La Fête des bêtes à cornes

La Fête des bêtes à cornes
Gilles Bizouerne, Thierry Manes
Didier Jeunesse, 2023

Qui a dit que chien et chat ne font pas bon ménage ?

Par Edith Pompidou Séjourné

Dans cette histoire, dès le début, il s’agit de Frère Chat et Frère Chien qui ont l’air de s’entendre à merveille. Mais quel rapport avec les bêtes à cornes me direz-vous ? Une fête organisée par un rhinocéros, avec un buffle, une antilope, un bélier et bien d’autres animaux aux cornes plus subtiles, comme l’escargot, qui s’y rendent et auxquels nos deux compères aimeraient bien se joindre.
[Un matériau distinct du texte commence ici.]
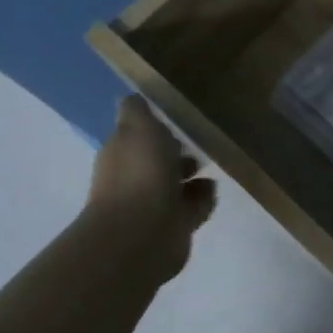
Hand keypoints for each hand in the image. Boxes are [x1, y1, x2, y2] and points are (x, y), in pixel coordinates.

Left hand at [87, 95, 216, 283]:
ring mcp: (153, 206)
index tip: (175, 122)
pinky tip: (211, 191)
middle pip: (158, 162)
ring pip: (177, 186)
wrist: (142, 234)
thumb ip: (137, 111)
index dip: (154, 129)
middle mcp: (134, 179)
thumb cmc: (140, 174)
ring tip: (210, 168)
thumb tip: (131, 98)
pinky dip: (203, 199)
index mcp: (122, 154)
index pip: (138, 136)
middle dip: (177, 154)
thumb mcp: (138, 128)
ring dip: (193, 178)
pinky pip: (193, 208)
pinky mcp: (174, 228)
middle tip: (198, 145)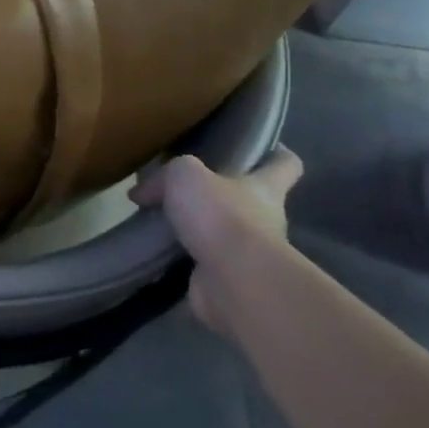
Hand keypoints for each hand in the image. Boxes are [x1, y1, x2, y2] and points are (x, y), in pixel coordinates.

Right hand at [130, 148, 302, 335]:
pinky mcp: (228, 278)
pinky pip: (202, 259)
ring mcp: (249, 252)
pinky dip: (182, 254)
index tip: (259, 147)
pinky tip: (155, 247)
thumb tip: (142, 193)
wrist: (233, 280)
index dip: (276, 154)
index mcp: (265, 187)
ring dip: (197, 226)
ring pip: (223, 230)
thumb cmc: (221, 215)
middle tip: (182, 186)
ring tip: (159, 217)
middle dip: (220, 193)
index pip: (285, 164)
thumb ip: (165, 176)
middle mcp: (265, 218)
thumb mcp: (185, 175)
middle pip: (249, 198)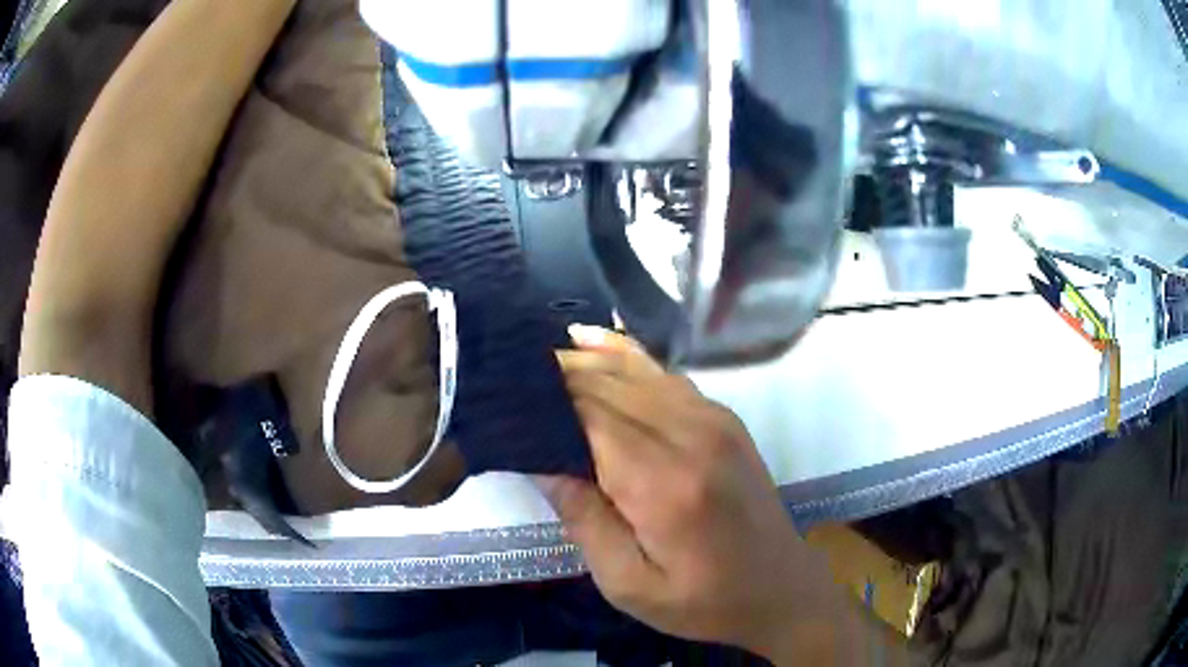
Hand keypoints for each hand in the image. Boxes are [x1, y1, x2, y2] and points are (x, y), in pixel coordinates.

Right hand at [540, 326, 866, 661]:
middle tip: (510, 376)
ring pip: (635, 371)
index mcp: (664, 483)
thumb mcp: (630, 585)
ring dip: (585, 362)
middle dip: (557, 375)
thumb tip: (541, 463)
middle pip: (608, 385)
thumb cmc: (703, 601)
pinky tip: (593, 344)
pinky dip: (625, 357)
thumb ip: (585, 521)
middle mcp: (691, 434)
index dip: (544, 398)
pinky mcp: (724, 418)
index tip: (503, 396)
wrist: (780, 588)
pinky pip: (664, 375)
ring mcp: (714, 419)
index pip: (588, 415)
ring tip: (538, 358)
Mais Monsieur Taureau en guise de videur intransigeant, leur interdit l’entrée faute de cornes. Le thème de l’exclusion associé à celui de la fête et donc de la musique avec des personnages zoomorphes et beaucoup de bovidés nous rappelle forcément l’incontournable album de Geoffroy de Pennart : Sophie la vache musicienne.
Pour tenter de s’amuser coûte que coûte, chien et chat usent de multiples ruses pour pouvoir se joindre à la fête et l’album prend alors des airs de bande dessinée. L’espace de la page se divise souvent en plusieurs images avec un texte en majuscules et ponctué d’onomatopées ce qui donne du rythme aux saynètes et accentue leur côté burlesque. Ainsi défilent leurs cascades rocambolesques pour pénétrer par le toit en se catapultant d’une éolienne ou en sautant en rappel par la grange ou encore en se dissimulant dans des buissons pleins d’épines. Mais toutes leurs tentatives sont vaines. Pourtant, ils finissent par trouver une corne de chèvre en essayant de creuser un tunnel. Le chien décide d’entrer en premier en la fixant sur sa tête et promet de s’amuser un moment puis de venir la donner à son camarade pour que lui aussi puisse profiter de la fête… Le plan marche à merveilles car Monsieur Taureau prend le chien pour une licorne et le laisse entrer, la fête est fantastique et le chien s’amuse tellement qu’il en oublie son complice. Le pauvre chat qui attend depuis longtemps, finit par trouver une brèche dans un mur pour voir ce qui se passe et aperçoit celui qu’il prenait pour son ami en train de faire le fou comme s’il l’avait complètement oublié. Il décide de se venger en le dénonçant à Monsieur Taureau qui tire alors sur les cornes de chacun des animaux présents et finit par démasquer le chien déguisé.
Les deux amis se retrouvent fâchés mais pas pour longtemps car le chien entraîne le chat vers une nouvelle fête… celle des bêtes à plumes… Fin ouverte donc, avec une nouvelle mission pour nos deux compères, déjà parés de plumes comme des petits indiens. Avec ce chien et ce chat qui se ressemblent et tantôt s’entraident et tantôt se fâchent pour mieux se réconcilier, on pense aux deux lapins d’un autre classique, l’album La Brouille de Claude Boujon.
La Fête des bêtes à cornes est singulier et plein d’humour, tous les animaux y sont très anthropomorphisés même s’ils évoluent dans l’univers de la ferme. Les illustrations donnent de nombreux détails sur leur apparence : avec lunettes, rouge à lèvres, chapeaux et autres perruques mais aussi sur les expressions très symboliques des visages qui feront rire tout en questionnant sur les parallèles humains à établir. Enfin, une foule d’histoires parallèles se joue en coulisses quand on regarde d’un peu plus près les images : on retrouve notamment deux oiseaux qui jouent aux cartes puis qui se regardent dans la frontale du chien, restée allumée, ou une petite souris qui nargue régulièrement le chat.